- Exercise description
In the material from its start through the line containing "Here is an image. Land cover?", replace "Segment" with "Outline" and reproduce those lines with nothing else altered.

* Begin *

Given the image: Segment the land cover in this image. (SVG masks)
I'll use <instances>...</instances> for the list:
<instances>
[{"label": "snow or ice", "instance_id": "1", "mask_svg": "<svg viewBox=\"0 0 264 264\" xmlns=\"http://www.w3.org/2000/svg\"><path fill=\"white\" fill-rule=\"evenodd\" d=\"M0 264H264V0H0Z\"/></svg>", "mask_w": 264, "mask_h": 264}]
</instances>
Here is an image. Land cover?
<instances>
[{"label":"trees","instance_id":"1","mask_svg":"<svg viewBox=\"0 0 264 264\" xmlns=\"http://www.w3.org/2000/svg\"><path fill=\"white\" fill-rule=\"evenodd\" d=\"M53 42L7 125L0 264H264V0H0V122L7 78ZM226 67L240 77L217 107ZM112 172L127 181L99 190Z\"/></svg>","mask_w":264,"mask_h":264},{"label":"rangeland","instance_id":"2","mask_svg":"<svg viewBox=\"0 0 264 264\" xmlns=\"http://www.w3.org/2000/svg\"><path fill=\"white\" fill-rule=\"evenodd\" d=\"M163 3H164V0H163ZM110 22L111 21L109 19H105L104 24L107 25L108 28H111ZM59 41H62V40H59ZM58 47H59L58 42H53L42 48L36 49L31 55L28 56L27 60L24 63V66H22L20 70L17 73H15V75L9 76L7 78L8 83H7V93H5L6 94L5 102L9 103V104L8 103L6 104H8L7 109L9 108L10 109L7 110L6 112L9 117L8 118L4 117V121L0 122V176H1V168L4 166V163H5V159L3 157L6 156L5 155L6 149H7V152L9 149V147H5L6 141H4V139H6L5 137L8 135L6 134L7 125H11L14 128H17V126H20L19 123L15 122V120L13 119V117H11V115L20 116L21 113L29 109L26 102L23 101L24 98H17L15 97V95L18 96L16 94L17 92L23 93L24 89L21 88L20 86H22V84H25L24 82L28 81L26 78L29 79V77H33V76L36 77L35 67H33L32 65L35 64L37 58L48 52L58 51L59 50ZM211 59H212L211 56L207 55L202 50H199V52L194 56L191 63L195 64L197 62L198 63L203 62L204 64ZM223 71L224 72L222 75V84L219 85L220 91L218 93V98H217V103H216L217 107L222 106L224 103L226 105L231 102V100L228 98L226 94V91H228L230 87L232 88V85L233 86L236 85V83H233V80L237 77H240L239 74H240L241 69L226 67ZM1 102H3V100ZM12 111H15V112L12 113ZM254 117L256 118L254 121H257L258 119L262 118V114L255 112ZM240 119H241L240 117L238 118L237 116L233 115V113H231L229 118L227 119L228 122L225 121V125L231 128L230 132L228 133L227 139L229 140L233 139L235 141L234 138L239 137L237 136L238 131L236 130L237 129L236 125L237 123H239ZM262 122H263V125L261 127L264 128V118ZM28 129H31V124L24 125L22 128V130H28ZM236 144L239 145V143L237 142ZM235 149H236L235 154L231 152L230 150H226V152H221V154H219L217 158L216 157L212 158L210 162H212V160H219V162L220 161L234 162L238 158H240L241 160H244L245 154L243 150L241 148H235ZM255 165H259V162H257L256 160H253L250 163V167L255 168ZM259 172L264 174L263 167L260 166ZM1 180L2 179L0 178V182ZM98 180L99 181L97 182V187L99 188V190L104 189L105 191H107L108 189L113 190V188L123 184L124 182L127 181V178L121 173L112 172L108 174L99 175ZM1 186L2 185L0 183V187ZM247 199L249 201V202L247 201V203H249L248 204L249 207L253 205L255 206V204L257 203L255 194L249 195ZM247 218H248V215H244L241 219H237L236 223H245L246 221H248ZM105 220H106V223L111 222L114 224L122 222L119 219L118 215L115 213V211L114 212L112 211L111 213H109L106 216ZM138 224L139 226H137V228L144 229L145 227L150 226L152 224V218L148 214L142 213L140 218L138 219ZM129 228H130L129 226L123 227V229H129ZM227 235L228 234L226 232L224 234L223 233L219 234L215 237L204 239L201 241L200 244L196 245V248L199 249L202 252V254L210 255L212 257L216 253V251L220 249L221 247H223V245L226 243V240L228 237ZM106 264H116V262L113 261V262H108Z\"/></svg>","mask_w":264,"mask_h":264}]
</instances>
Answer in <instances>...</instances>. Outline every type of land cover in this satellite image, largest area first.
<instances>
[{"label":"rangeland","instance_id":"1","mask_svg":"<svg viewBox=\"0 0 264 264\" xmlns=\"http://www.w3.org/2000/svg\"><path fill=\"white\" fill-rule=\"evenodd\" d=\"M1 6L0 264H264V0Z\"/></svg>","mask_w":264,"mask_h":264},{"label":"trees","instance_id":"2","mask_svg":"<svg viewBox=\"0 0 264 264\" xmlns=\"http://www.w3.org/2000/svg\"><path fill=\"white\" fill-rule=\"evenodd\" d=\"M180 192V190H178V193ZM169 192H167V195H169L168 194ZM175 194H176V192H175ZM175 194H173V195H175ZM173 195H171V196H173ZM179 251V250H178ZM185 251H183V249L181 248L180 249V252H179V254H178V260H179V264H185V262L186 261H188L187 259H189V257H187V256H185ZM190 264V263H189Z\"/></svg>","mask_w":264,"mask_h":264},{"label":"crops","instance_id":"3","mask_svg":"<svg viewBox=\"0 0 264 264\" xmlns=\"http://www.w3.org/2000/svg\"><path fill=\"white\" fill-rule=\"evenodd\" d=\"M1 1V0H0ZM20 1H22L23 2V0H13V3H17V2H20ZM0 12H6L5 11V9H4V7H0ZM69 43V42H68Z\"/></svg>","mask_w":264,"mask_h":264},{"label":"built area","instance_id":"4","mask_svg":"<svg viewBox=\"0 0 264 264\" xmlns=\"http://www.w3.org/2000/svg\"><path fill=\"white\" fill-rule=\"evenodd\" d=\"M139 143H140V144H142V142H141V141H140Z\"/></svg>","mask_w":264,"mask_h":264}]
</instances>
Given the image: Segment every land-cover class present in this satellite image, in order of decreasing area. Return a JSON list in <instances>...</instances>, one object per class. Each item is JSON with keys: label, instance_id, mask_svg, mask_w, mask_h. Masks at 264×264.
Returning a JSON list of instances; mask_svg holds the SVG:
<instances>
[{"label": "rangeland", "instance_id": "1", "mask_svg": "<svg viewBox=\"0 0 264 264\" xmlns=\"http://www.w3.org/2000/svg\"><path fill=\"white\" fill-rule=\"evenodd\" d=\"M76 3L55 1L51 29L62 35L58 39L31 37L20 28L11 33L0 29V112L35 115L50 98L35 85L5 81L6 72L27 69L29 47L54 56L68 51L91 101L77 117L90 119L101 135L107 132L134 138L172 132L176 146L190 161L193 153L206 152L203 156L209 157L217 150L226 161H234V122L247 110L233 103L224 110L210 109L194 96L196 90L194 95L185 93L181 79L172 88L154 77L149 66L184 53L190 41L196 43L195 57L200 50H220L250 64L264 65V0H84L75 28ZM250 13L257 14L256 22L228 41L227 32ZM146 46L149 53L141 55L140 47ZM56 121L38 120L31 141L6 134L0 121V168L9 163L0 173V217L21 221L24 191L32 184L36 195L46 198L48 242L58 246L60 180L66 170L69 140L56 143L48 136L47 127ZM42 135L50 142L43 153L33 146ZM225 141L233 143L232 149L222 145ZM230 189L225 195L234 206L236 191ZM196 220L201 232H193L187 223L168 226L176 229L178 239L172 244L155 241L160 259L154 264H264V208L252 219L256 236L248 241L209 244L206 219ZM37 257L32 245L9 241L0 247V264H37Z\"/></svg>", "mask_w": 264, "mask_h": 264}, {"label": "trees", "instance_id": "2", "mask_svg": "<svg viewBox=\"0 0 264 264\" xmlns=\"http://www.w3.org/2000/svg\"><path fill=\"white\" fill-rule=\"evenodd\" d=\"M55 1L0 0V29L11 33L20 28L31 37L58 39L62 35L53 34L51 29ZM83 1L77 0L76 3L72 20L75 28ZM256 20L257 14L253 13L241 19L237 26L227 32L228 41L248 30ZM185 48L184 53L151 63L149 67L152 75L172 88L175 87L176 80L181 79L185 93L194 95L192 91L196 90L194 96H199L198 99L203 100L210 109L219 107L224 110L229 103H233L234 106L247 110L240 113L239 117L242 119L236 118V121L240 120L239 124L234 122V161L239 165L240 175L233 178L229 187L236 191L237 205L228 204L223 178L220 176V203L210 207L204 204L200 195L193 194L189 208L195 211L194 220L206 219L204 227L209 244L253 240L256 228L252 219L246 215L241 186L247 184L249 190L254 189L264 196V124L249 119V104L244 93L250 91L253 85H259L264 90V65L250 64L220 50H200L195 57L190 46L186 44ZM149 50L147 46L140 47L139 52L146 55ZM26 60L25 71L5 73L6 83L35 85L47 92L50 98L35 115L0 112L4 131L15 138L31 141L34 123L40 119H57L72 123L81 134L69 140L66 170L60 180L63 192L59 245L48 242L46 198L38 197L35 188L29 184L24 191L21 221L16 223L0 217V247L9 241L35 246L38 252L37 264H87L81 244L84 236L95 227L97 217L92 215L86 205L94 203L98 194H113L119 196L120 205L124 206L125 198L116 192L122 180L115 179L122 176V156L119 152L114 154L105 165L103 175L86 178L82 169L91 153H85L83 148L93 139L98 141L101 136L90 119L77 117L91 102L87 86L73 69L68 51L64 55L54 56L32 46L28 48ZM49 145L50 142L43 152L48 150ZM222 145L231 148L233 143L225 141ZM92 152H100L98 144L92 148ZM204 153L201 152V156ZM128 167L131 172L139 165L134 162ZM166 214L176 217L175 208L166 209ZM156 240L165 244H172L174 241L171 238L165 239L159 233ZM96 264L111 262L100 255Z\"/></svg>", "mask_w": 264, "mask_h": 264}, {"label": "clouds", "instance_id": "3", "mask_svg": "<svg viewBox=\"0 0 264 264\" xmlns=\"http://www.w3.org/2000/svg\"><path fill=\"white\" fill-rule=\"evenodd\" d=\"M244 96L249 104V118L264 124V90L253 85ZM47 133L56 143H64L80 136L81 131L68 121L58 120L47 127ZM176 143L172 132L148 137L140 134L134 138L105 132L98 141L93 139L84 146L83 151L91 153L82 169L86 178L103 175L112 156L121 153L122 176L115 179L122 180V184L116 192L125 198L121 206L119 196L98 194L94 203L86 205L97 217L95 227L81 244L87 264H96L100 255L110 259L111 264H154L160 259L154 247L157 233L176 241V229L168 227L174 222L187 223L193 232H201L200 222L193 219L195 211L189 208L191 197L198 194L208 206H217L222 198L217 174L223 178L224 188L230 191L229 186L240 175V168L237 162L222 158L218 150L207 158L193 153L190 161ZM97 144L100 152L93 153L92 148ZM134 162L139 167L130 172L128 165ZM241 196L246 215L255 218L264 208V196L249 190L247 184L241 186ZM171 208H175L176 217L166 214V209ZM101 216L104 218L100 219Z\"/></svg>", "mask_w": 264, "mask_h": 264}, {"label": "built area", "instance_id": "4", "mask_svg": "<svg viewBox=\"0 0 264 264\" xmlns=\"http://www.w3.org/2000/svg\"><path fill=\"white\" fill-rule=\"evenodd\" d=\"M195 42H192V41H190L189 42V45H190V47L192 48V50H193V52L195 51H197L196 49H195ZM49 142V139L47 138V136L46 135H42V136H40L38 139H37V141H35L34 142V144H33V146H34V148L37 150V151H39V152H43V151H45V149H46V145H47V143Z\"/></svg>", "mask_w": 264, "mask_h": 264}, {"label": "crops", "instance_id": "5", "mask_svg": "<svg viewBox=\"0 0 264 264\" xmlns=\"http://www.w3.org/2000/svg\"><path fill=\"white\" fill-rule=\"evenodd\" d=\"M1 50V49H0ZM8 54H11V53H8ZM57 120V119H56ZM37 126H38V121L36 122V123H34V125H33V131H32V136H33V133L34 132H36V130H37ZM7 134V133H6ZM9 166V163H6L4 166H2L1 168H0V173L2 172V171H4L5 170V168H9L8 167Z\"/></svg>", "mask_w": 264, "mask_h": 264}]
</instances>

* End *

- Task result
Given the image: Outline the land cover in this image. (SVG masks)
I'll use <instances>...</instances> for the list:
<instances>
[{"label": "snow or ice", "instance_id": "1", "mask_svg": "<svg viewBox=\"0 0 264 264\" xmlns=\"http://www.w3.org/2000/svg\"><path fill=\"white\" fill-rule=\"evenodd\" d=\"M0 264H264V0H0Z\"/></svg>", "mask_w": 264, "mask_h": 264}]
</instances>
Here is an image. Land cover?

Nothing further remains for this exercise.